Jember – Di tengah upaya memperkuat ketahanan pangan masyarakat, Pemerintah Kabupaten Jember melalui Dinas Sosial menggelar sosialisasi penyaluran bantuan pangan tahun 2025, Kamis (10/7/2025), bertempat di Aula Dinas Pendidikan. Kegiatan ini dihadiri oleh berbagai pemangku kepentingan mulai dari Muspida, TNI, Polri, camat, hingga para kepala desa dan lurah.
Sosialisasi resmi dibuka oleh Asisten I Pemkab Jember, Adi Wijaya, yang mewakili Sekda. Dalam sambutannya, ia menekankan pentingnya sinergi lintas sektor agar bantuan pangan tersalurkan secara tepat sasaran, tepat waktu, dan sesuai prosedur.
“Program ini adalah bentuk komitmen pemerintah menjaga ketahanan pangan, terutama bagi keluarga miskin dan rentan. Kami ingin pelaksanaannya akuntabel, transparan, dan efisien,” ujar Adi Wijaya.
Kepala Sub Bulog Jember, Muhammad Adi Saputro, sebagai narasumber utama menjelaskan bahwa penyaluran bantuan ini akan menjangkau 203.433 penerima bantuan pangan (PBP). Setiap penerima akan mendapatkan 10 kilogram beras per bulan, dengan total distribusi mencapai lebih dari 2.030 ton dalam dua bulan.
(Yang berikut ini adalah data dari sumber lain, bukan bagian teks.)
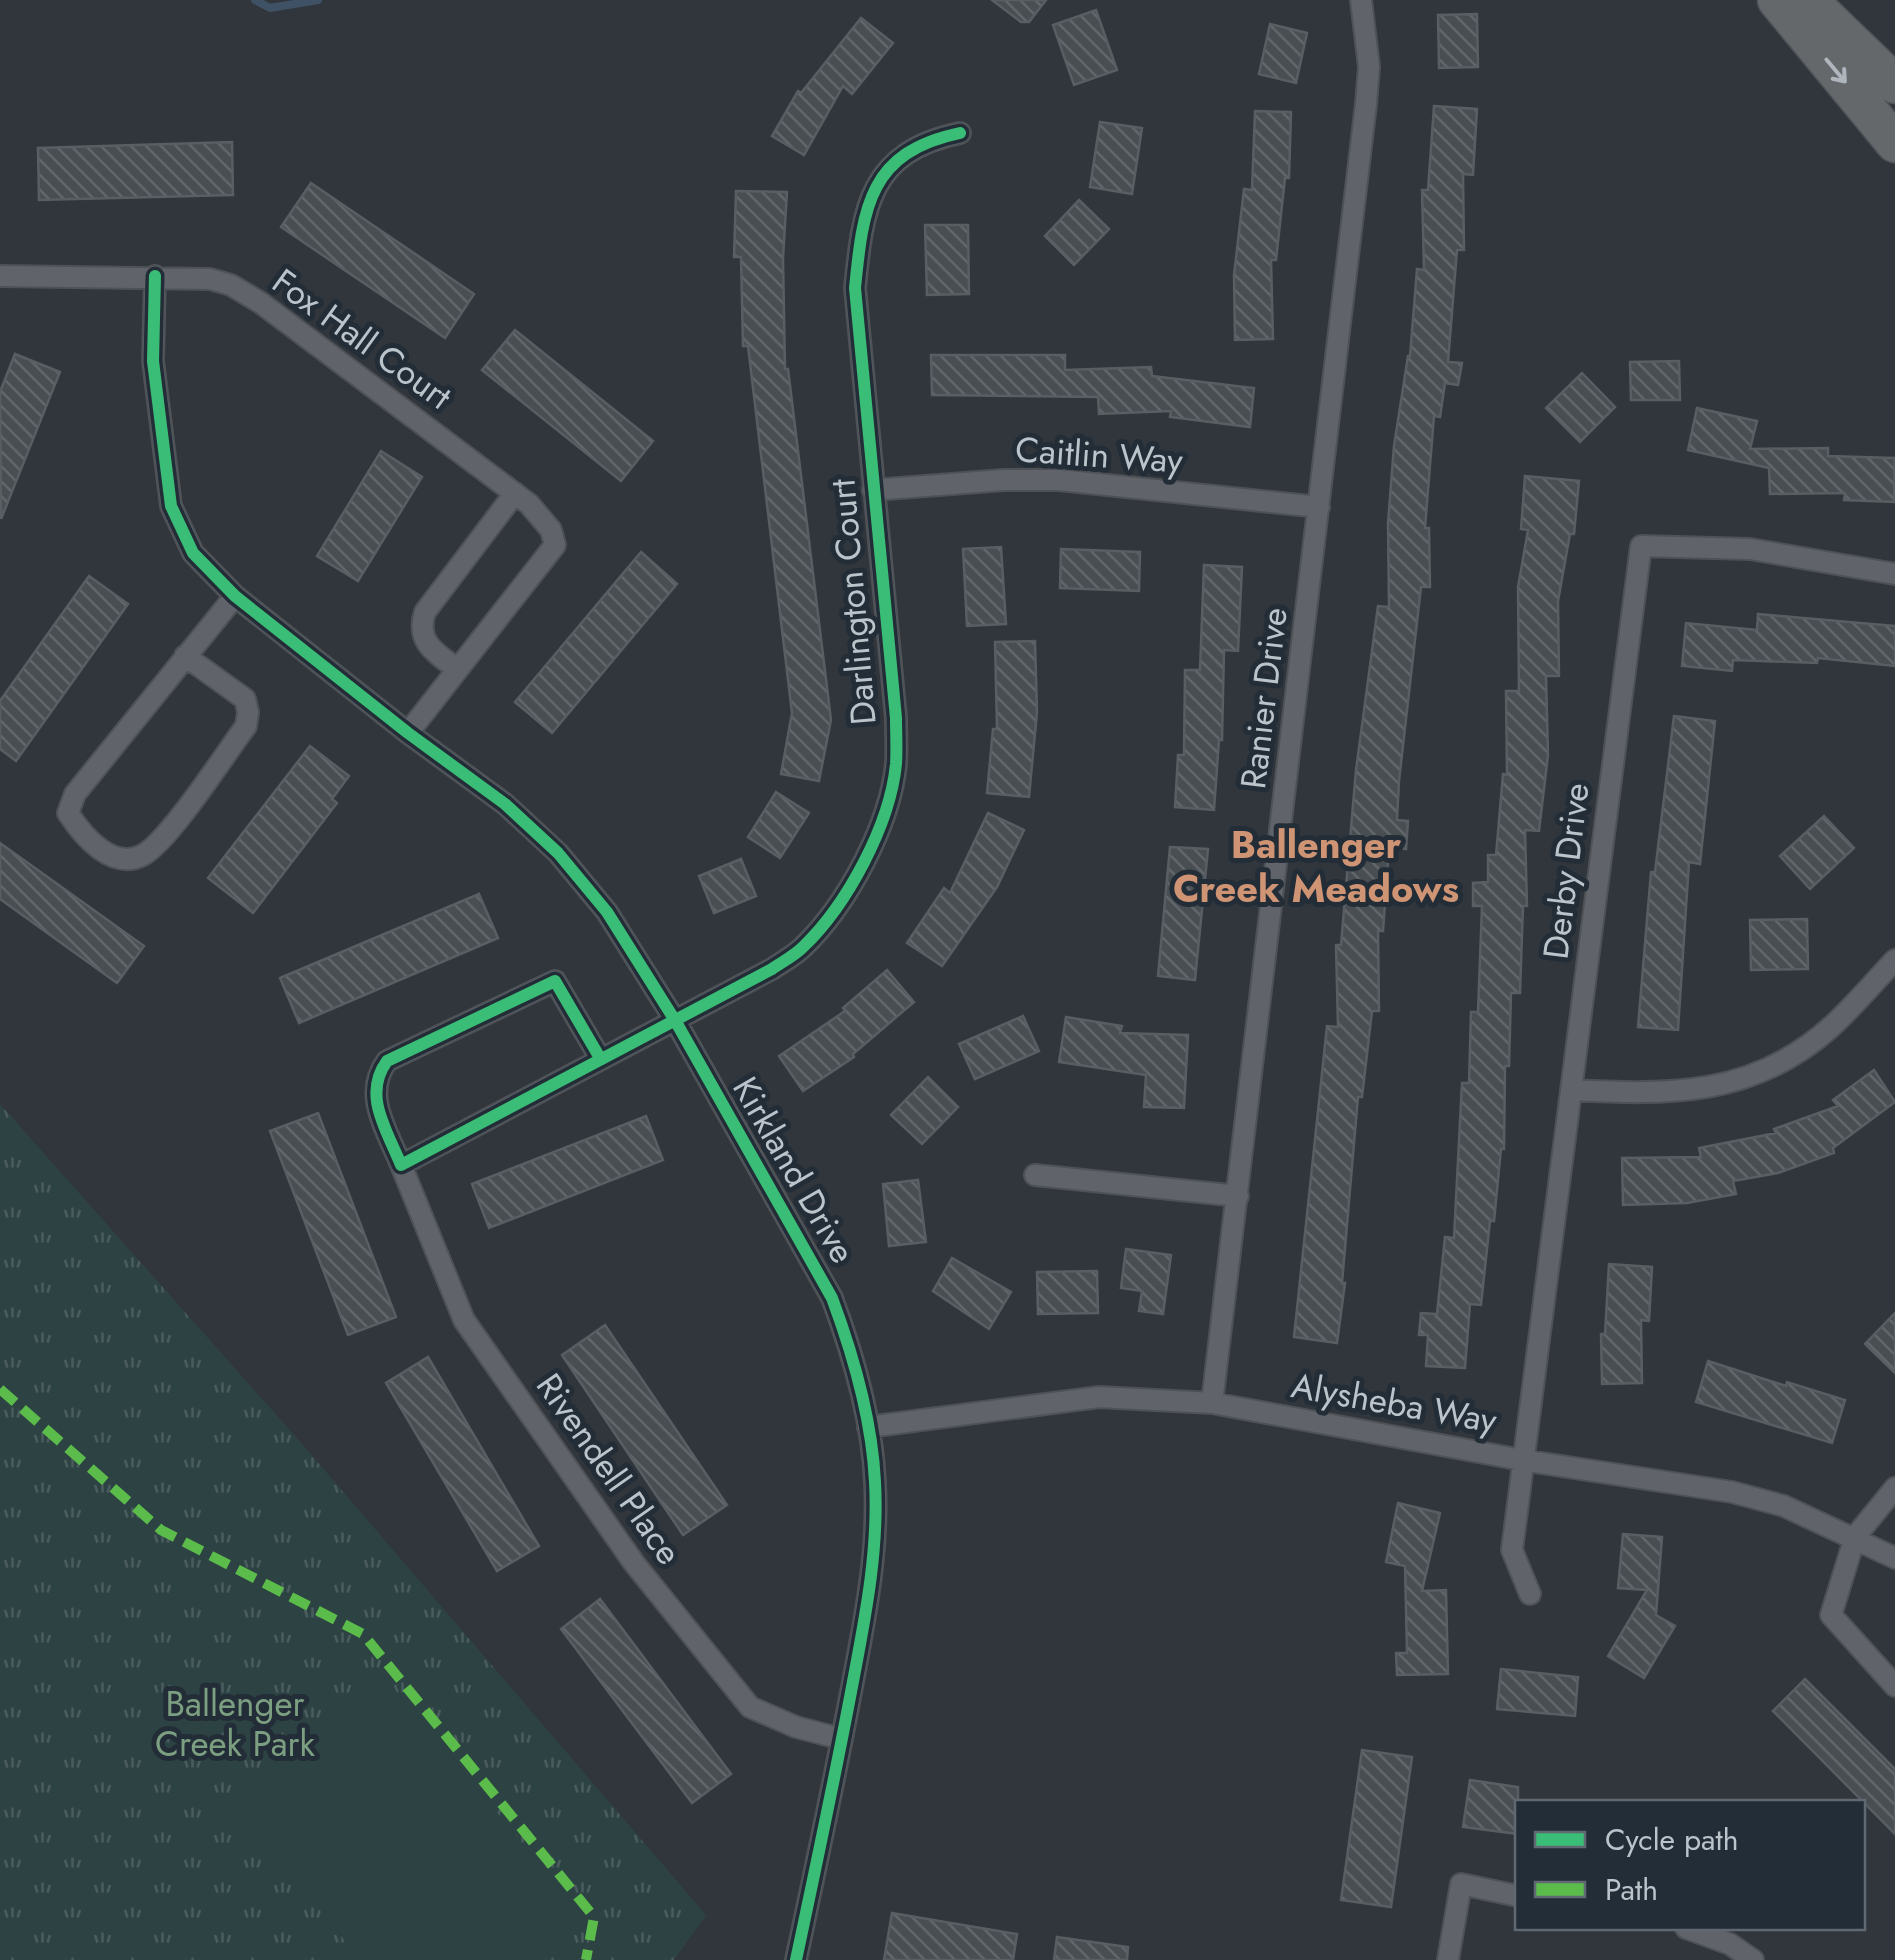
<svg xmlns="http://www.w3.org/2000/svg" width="1895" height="1960" font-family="Jost,sans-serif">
<defs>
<pattern id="grass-tufts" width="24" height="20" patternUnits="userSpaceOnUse" patternTransform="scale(2.5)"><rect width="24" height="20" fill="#2d4243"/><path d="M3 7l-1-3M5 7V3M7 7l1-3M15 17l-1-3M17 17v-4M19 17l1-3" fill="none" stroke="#4a5c5d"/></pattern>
<pattern id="building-back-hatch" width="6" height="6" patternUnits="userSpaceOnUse" patternTransform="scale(2.5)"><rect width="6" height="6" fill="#494e53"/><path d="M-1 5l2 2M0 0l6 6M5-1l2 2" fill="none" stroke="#61666a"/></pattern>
</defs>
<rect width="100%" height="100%" fill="#30363c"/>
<!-- grass -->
<path fill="url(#grass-tufts)" d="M0 1104 302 1444 706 1915 674 1960H0Z"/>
<!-- pitch -->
<path fill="#2d4243" d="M386 1679 582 1915 528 1960H361L234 1807Z"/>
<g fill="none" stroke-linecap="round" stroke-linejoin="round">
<!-- stream -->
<path stroke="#3f5265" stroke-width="8" d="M255 0 270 8 318 0"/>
</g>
<!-- building -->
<path fill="url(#building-back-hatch)" stroke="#585e63" stroke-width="2.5" d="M992 0H1046L1029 22H1021Z
M1096 10 1117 70 1074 85 1053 25Z
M1477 14 1478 67 1439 68 1438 15Z
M861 18 893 43 852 94 843 86 804 155 772 136 798 91 801 93Z
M1270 24 1307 33 1296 83 1259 74Z
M1434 106 1477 109 1473 175 1463 174 1464 250H1457L1448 362 1462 363 1458 385 1445 383 1440 417 1434 416 1425 528H1429L1430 587H1421L1399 781 1397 820 1408 821 1406 849 1389 847 1383 931H1378L1379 1011H1372L1362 1097H1358L1342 1283H1345L1337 1343 1294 1337 1327 1026 1338 1027 1336 945H1341L1356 770 1378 606 1389 607 1388 523 1394 446 1408 356H1410L1417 269 1424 270 1422 190H1428Z
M1255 111 1291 112 1289 178H1285L1276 260H1271L1273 339 1235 340 1234 275 1244 189 1252 190Z
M1100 122 1142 128 1132 194 1090 187Z
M232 142 233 195 39 200 38 148Z
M311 183 474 294 445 338 281 227Z
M736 191 787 192 783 258 785 369H788L831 720 819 781 781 774 792 713 748 346H743L741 257H734Z
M1079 200 1109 229 1074 265 1045 236Z
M925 225H968L969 294 927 295Z
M515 330 653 441 621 481 482 370Z
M15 354 60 372 1 519 0 392Z
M931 355H1065V370L1151 367 1152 376 1254 388 1250 427 1170 417 1171 411 1099 414 1098 397 932 395Z
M1679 361 1680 400H1631L1630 362Z
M1582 373 1615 407 1580 442 1546 408Z
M1697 408 1757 421 1750 449 1828 448V456L1895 458 1894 502 1844 500 1845 493 1770 494 1769 468 1688 450Z
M381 451 422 477 358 581 317 556Z
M1525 476 1579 481 1574 534H1570L1558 601 1559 676H1546L1548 755 1539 831 1525 830 1527 906H1523L1520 993H1511L1509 1066H1505L1504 1149H1501L1494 1221H1490L1481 1305 1470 1304 1465 1368 1426 1366 1428 1335H1419L1421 1313 1437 1314 1445 1237 1454 1238 1462 1083H1469L1471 1012H1478L1482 906H1473V883L1488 882V855H1496L1503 774 1507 775 1506 691H1519L1518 587 1528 530 1521 529Z
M1001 547 1006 624 967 626 963 549Z
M1061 549 1140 552 1139 591 1060 588Z
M641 552 677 584 552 733 515 702Z
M1204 565 1242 567 1238 651 1224 650 1222 740H1219L1214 810 1175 807 1178 755H1184L1185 670H1200Z
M89 576 128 604 16 761 0 749V701Z
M1758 614 1895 626V666L1818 658 1817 663 1733 660 1732 671 1682 666 1686 623 1757 630Z
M1035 641 1037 712 1029 797 987 793 993 729H997L995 642Z
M1674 716 1715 721 1700 864 1689 862 1678 1030 1638 1027 1651 872H1655Z
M310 746 349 776 332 799 337 803 253 913 208 878Z
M776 792 809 813 780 858 748 837Z
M988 813 1024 830 997 887 942 966 907 943 944 888 950 893Z
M1824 816 1854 848 1810 889 1780 856Z
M0 843 144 946 117 983 0 899Z
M1170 847 1208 849 1195 980 1158 976Z
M741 859 756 896 714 913 699 876Z
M479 894 498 938 299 1023 280 978Z
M1807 919 1808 969 1751 970 1750 920Z
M887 970 914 1002 853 1054 854 1057 803 1091 779 1056 845 1011 843 1008Z
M1023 1016 1039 1051 975 1079 959 1044Z
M1066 1017 1122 1026 1120 1033 1188 1035 1184 1108 1144 1107 1146 1075 1059 1062Z
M1874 1070 1895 1102 1833 1148 1834 1153 1778 1173 1733 1181 1736 1194 1687 1203 1623 1205 1622 1158 1701 1157 1699 1148 1776 1133 1774 1129 1838 1106 1833 1100Z
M928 1077 958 1107 922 1144 891 1115Z
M318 1113 396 1317 348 1335 270 1131Z
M646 1116 663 1160 489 1228 472 1184Z
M918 1180 926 1242 889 1246 883 1184Z
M1126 1249 1171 1255 1163 1314 1139 1311 1142 1291 1121 1288Z
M952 1258 1011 1292 989 1329 933 1291Z
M1609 1264 1652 1267 1649 1321 1641 1320 1642 1383 1602 1384 1601 1334H1605Z
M1097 1271 1098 1313 1038 1314 1037 1272Z
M1895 1313V1373L1865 1344Z
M605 1325 727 1505 683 1535 562 1355Z
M428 1357 539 1546 497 1571 386 1383Z
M1708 1361 1786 1386 1787 1382 1845 1400 1832 1443 1696 1402Z
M1398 1503 1440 1513 1422 1591 1446 1590 1448 1674 1397 1675 1396 1653H1407L1405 1566 1386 1562Z
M1623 1534 1662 1537 1656 1615 1675 1626 1644 1678 1608 1656 1647 1590 1618 1588Z
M600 1599 731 1774 692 1803 561 1629Z
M1501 1669 1578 1677 1575 1716 1497 1709Z
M1805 1679 1895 1769V1834L1773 1711Z
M1362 1750 1412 1757 1391 1907 1341 1900Z
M1470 1780 1518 1787V1834L1463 1827Z
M892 1913 1017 1934 1013 1960H884Z
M1057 1937 1128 1947 1127 1960H1054Z"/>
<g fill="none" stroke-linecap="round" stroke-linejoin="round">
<defs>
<path id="street" d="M0 276 210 279 231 285 261 303 529 504 551 530 555 545 408 733
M155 276 153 361 171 506 193 553 235 596 408 733 505 804 558 853 607 912 676 1022 832 1298C854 1357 872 1419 875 1482 879 1553 864 1623 851 1692 834 1782 815 1871 796 1960
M873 490 1004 480H1059L1319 507
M185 656 245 699 248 712 246 726C225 754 170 840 143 855 112 871 83 836 68 813L75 794 235 596
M457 669C436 653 415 642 425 612L515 493
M600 1058 555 981 387 1061C362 1095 387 1130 401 1165L772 969C782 962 794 956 803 947 847 905 890 825 896 764 897 749 896 733 896 718L855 288C863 207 869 152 960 133
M1571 1090C1669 1095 1753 1097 1831 1027 1854 1006 1874 982 1895 960
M401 1165 464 1320 634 1563 750 1707 796 1727 842 1739
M1035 1175 1238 1196
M1212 1403 1366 104 1369 67 1361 0
M868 1427 1099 1397 1212 1403 1522 1460 1732 1492 1784 1506 1895 1558
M1895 1488 1855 1537 1831 1615 1895 1686
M1530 1594 1512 1550 1641 546 1750 549 1895 574
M1686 1928 1730 1944 1753 1960
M1448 1960 1461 1884 1518 1896"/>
<path id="highway" d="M1777 0 1895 143
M1808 0 1895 84"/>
</defs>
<!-- street casing -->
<use href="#street" stroke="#4e5257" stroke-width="24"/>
<!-- highway casing -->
<use href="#highway" stroke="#4d5258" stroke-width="41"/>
<!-- street -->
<use href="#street" stroke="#60646a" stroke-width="20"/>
<!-- highway -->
<use href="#highway" stroke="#65686a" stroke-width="38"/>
<!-- quiet -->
<path stroke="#5cbc4b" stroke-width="10" stroke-dasharray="20 10" stroke-linecap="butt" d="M0 1389 161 1530 363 1634 594 1917 586 1960"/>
<defs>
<path id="cycleway" d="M155 276 153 361 171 506 193 553 235 596 408 733 505 804 558 853 607 912 676 1022 832 1298C854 1357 872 1419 875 1482 879 1553 864 1623 851 1692 834 1782 815 1871 796 1960
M600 1058 555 981 387 1061C362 1095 387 1130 401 1165L772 969C782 962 794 956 803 947 847 905 890 825 896 764 897 749 896 733 896 718L855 288C863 207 869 152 960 133"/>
</defs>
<!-- cycleway casing -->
<use href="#cycleway" stroke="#232d37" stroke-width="19"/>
<!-- cycleway -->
<use href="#cycleway" stroke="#3abd76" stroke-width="12"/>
</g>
<!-- one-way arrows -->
<defs><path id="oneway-shaft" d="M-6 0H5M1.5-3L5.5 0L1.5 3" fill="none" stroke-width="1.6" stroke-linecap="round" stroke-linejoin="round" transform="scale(2.5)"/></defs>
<use stroke="#aeb5bc" href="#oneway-shaft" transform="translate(1836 71) rotate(50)"/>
<g text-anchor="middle" stroke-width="10" stroke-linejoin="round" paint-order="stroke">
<!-- street labels -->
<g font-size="35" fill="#bbc3cb" stroke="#232d37">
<text transform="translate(362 339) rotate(36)" y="12">Fox Hall Court</text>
<text transform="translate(1099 455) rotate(4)" y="12">Caitlin Way</text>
<text transform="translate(853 602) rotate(-95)" y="12">Darlington Court</text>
<text transform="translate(1264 698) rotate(-83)" y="12">Ranier Drive</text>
<text transform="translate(1566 871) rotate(-83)" y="12">Derby Drive</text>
<text transform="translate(794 1170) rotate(60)" y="12">Kirkland Drive</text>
<text transform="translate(1394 1403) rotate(10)" y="12">Alysheba Way</text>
<text transform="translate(609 1469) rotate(55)" y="12">Rivendell Place</text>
</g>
<!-- park labels -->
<g font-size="35" fill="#7c9f81" stroke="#232d37">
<text x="235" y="1716">Ballenger<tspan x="235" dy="40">Creek Park</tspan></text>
</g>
<!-- neighbourhood labels -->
<g font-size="38" font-weight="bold" fill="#ce9474" stroke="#232d37">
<text x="1316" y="858">Ballenger<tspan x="1316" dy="44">Creek Meadows</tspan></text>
</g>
</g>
<!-- legend -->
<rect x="1515" y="1800" width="350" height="130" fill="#232d37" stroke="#606972" stroke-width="2.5"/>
<rect x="1535" y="1832" width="50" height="15" fill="#3abd76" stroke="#606972" stroke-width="2.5"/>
<text x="1605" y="1850" font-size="30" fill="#bbc3cb">Cycle path</text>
<rect x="1535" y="1882" width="50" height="15" fill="#5cbc4b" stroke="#606972" stroke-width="2.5"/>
<text x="1605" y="1900" font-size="30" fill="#bbc3cb">Path</text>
</svg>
“Untuk distribusi kami sudah siap. Yang sedang kami susun adalah perencanaan jadwal dan jalur distribusi agar tidak terjadi miskomunikasi di lapangan,” jelas Adi.
Adi menambahkan bahwa koordinasi telah dilakukan sejak awal dengan Pemkab Jember, aparat TNI-Polri, Satgas Pangan, hingga perangkat desa untuk memastikan validasi data dan kelancaran logistik. Ia menyebut stok beras di Bulog Jember dalam kondisi aman, bahkan surplus hingga cukup untuk kebutuhan selama 50 bulan ke depan.
“Stok kita sangat aman karena hasil serapan gabah lokal melimpah. Bahkan saat ini Bulog Jember membantu suplai ke Bulog Madura,” katanya menegaskan.
Dalam kegiatan ini, dibahas pula teknis penyaluran, kriteria penerima manfaat, serta jadwal distribusi yang direncanakan berlangsung selama bulan Juni dan Juli. Para peserta sosialisasi diberi kesempatan berdialog untuk menyampaikan masukan agar pelaksanaan di lapangan semakin optimal.
Diharapkan, melalui kegiatan ini seluruh pihak dapat memahami perannya masing-masing dan bersinergi dalam mewujudkan program bantuan pangan yang efektif dan menyentuh langsung masyarakat yang membutuhkan di Jember. (ADV).